One thing that helps Rowe tell the story from Mattie’s perspective is the fact that, like her, he doesn’t always know what’s coming from week to week. “I was just as surprised as the audience when I was reading the scripts,” he said. “It wasn’t like I had some kind of inside track. On most shows, you don’t always know what’s coming.” To that end, Rowe tried to design the sets on “Matlock” to be flexible and adaptable no matter where the story went.
“When I was working on ‘Mad Men’ with Dan Bishop, he said that metaphorically you always need a back door,” Rowe said. “That’s why there are so many doors on ‘Matlock,’ because we never know where the story’s going to go. I might need a closet, or I might need a bathroom. Sometimes on the show, we’re only allowed to see something like horses with blinders on, then at the end of the episode the blinders move and we see a little more. The scenery has to be adaptable to those writing tricks, and we don’t always know what they are.”
The fluid nature of the sets on “Matlock” is part of the fun, and die-hard fans of the show have taken to Reddit and other platforms to dissect the contradictions in continuity that often occur — and which Rowe says are entirely intentional. “Some shows are really strict with continuity, but we really look at every episode individually,” Rowe said. “As long as we’re not disrupting the audience or dislodging their brains, we follow the story. We’ve taken labels off the set and removed names from the doors, and we don’t tell the audience which floor we’re on. The audience can’t quite figure it out, and it amplifies the intrigue.”

One of the most impressive aspects of Rowe’s work — aside from the fact that over the course of the show’s first season he has managed to design well over a dozen separate courtrooms, none of which are the same and all of which serve the drama in each particular episode — is that “Matlock” feels quintessentially New York…yet shoots in Los Angeles.

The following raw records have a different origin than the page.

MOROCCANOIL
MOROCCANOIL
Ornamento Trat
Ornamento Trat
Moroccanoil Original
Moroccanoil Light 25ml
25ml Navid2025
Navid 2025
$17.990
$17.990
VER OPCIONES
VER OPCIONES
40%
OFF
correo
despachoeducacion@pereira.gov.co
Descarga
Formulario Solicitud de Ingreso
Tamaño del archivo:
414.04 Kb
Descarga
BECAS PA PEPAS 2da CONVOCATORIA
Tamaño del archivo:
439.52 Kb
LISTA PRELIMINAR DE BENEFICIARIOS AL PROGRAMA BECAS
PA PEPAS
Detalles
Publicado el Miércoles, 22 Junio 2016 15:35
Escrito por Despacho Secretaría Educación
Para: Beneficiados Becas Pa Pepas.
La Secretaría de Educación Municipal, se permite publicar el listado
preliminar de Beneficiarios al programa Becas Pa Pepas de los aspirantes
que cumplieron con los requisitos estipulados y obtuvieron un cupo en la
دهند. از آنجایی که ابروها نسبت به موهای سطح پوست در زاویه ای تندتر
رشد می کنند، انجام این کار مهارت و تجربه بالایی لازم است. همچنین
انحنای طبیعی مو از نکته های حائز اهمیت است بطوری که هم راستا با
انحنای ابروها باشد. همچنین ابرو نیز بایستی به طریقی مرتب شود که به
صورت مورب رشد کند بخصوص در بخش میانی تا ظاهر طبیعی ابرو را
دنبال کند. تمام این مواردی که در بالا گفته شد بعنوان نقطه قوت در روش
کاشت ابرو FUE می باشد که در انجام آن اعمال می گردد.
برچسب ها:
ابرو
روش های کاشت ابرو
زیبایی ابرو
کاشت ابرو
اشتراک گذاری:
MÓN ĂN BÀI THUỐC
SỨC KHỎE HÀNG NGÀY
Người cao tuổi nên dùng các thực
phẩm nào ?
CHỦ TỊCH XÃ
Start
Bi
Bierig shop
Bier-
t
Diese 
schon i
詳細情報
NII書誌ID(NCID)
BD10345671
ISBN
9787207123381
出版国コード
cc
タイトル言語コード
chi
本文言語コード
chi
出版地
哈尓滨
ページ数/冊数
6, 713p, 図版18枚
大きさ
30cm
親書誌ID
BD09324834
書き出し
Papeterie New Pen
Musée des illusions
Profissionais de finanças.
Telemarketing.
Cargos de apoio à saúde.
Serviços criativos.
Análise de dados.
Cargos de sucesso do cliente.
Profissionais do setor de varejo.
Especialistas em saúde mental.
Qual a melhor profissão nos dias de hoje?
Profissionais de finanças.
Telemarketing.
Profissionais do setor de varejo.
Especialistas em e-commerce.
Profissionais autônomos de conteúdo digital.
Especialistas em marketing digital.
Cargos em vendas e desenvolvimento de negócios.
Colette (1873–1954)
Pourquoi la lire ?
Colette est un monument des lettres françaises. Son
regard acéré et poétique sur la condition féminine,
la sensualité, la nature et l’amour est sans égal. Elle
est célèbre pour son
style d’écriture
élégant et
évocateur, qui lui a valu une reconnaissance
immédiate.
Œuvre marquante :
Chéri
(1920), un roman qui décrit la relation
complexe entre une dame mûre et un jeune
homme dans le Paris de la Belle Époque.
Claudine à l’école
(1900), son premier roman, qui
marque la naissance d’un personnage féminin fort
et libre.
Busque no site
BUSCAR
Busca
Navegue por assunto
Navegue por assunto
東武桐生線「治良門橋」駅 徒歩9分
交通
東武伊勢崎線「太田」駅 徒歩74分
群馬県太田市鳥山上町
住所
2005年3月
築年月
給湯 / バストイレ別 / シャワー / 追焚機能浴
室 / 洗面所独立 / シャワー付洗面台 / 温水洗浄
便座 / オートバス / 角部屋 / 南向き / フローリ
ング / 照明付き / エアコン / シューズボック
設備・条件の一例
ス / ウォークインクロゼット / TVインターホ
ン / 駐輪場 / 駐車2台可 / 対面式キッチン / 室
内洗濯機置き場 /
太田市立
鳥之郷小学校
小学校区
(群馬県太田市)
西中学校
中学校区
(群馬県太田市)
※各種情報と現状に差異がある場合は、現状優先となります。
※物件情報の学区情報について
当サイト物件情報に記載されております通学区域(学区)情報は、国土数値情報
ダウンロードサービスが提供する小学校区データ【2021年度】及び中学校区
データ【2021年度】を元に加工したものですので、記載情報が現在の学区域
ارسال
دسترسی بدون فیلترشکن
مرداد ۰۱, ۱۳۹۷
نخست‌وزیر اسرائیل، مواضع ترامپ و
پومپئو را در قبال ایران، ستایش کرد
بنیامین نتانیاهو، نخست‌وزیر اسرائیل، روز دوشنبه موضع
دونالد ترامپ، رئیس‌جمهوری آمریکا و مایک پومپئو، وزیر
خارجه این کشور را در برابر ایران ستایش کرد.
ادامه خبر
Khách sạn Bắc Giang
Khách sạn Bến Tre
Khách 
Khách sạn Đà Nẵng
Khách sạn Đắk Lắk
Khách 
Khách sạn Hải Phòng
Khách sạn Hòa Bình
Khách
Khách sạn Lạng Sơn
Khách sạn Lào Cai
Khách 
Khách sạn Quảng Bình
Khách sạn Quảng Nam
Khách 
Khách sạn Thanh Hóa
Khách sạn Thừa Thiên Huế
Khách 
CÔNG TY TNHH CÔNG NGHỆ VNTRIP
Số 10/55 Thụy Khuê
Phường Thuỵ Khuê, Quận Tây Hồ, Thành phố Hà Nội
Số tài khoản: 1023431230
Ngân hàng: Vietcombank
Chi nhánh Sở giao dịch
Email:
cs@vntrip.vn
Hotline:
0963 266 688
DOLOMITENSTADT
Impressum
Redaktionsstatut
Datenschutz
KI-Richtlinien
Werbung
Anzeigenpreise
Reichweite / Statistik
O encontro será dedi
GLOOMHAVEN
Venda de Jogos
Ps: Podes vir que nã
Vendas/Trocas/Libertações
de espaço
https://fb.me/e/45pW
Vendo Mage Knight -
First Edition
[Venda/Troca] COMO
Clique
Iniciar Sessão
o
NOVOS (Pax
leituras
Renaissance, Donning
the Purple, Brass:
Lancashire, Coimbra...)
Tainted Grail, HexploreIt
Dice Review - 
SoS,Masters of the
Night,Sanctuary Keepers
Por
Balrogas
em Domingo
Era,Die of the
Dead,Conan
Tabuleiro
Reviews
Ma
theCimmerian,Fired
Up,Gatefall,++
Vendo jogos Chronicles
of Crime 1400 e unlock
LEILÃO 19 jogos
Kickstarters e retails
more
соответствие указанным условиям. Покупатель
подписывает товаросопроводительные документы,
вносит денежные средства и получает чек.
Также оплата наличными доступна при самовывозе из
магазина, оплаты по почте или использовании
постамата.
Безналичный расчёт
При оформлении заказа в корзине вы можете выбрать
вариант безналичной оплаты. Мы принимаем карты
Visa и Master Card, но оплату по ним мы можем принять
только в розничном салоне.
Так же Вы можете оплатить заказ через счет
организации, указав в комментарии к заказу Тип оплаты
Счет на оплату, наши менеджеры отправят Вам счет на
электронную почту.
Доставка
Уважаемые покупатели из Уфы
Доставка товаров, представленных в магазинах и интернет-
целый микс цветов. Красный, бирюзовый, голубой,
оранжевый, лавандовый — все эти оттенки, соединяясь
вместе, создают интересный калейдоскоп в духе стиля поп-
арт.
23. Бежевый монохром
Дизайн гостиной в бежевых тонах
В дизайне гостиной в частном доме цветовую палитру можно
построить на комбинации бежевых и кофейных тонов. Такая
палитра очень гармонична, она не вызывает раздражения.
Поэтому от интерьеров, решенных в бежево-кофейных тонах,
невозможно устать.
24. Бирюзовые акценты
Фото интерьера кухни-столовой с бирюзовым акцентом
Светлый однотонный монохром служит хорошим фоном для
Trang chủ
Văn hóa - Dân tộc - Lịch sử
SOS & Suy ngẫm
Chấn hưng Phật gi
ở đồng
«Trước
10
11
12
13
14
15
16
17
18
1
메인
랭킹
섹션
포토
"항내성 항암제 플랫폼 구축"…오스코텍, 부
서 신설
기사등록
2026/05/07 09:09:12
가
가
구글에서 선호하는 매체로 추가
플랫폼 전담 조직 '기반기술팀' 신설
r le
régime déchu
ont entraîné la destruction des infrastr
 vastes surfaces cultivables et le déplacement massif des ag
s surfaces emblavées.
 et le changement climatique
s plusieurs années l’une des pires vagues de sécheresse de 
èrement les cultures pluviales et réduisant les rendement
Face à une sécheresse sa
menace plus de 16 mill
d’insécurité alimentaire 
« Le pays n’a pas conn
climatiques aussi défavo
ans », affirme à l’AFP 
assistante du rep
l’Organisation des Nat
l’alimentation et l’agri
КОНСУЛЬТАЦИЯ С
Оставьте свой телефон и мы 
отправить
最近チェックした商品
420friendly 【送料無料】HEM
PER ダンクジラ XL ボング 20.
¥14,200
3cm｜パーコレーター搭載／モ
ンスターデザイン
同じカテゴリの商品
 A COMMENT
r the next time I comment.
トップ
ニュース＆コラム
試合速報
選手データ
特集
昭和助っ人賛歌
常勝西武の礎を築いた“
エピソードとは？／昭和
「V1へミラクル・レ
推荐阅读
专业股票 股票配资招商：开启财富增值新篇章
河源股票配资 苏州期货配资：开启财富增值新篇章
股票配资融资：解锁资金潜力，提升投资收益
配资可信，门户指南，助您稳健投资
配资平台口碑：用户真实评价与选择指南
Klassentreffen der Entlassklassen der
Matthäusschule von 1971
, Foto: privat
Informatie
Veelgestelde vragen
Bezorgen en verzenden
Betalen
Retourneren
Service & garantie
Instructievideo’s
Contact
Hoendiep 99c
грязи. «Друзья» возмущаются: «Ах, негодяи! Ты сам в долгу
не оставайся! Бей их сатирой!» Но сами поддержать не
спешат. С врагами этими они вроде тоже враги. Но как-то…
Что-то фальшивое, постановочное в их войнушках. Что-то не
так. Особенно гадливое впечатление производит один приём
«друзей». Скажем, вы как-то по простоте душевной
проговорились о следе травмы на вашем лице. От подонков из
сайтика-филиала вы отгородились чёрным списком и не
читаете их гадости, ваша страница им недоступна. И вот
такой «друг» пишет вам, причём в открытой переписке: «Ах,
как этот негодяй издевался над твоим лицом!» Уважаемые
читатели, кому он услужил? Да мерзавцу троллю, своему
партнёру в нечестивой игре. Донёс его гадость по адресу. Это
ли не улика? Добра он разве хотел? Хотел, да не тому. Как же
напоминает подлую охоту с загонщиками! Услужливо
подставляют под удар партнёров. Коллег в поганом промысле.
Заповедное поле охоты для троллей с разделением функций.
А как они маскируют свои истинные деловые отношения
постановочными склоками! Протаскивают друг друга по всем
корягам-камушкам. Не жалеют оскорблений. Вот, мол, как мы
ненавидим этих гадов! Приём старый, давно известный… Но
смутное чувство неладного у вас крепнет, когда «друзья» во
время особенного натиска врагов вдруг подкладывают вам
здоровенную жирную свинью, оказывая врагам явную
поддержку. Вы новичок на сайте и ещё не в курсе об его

“Shooting Los Angeles for New York is tough,” Rowe said. “Our streets are wider, we have different trees, New York is older. Los Angeles does not have the scale. But our location department does a great job of finding little corners and pockets that work.” Rowe felt that the ultimate validation came when paparazzi photos of Kathy Bates on location started making their way around the internet. “The photos said they were of Kathy Bates in downtown New York, and it made me laugh because those photographs were taken here in L.A.,” Rowe said.
Ultimately, Rowe feels that doubling L.A. for New York is less of a problem than it might be because the series is so linked to Mattie’s subjective experience. “New York takes a back seat to what’s happening in her life, and that’s not a concession to shooting in L.A., I think it’s the way the story operates,” Rowe said. “New York is not as much of a presence as the law firm.” That said, Rowe said that he often tries to reinforce the idea that the law firm exists in Manhattan by expanding the scope whenever possible.
Rowe also says that one of the benefits of working on “Matlock” is that it’s a character-driven show anchored by an actor who is genuinely a pleasure to work with. “I know that a lot of people have passion for Kathy Bates and have loved her for a long time,” Rowe said. “I just want people to know that she’s as wonderful as you possibly could imagine, because you hear celebrity stories…then there’s Kathy Bates. For all the people who wonder, ‘Is she as awesome as she is on camera?’ — the answer is yes.”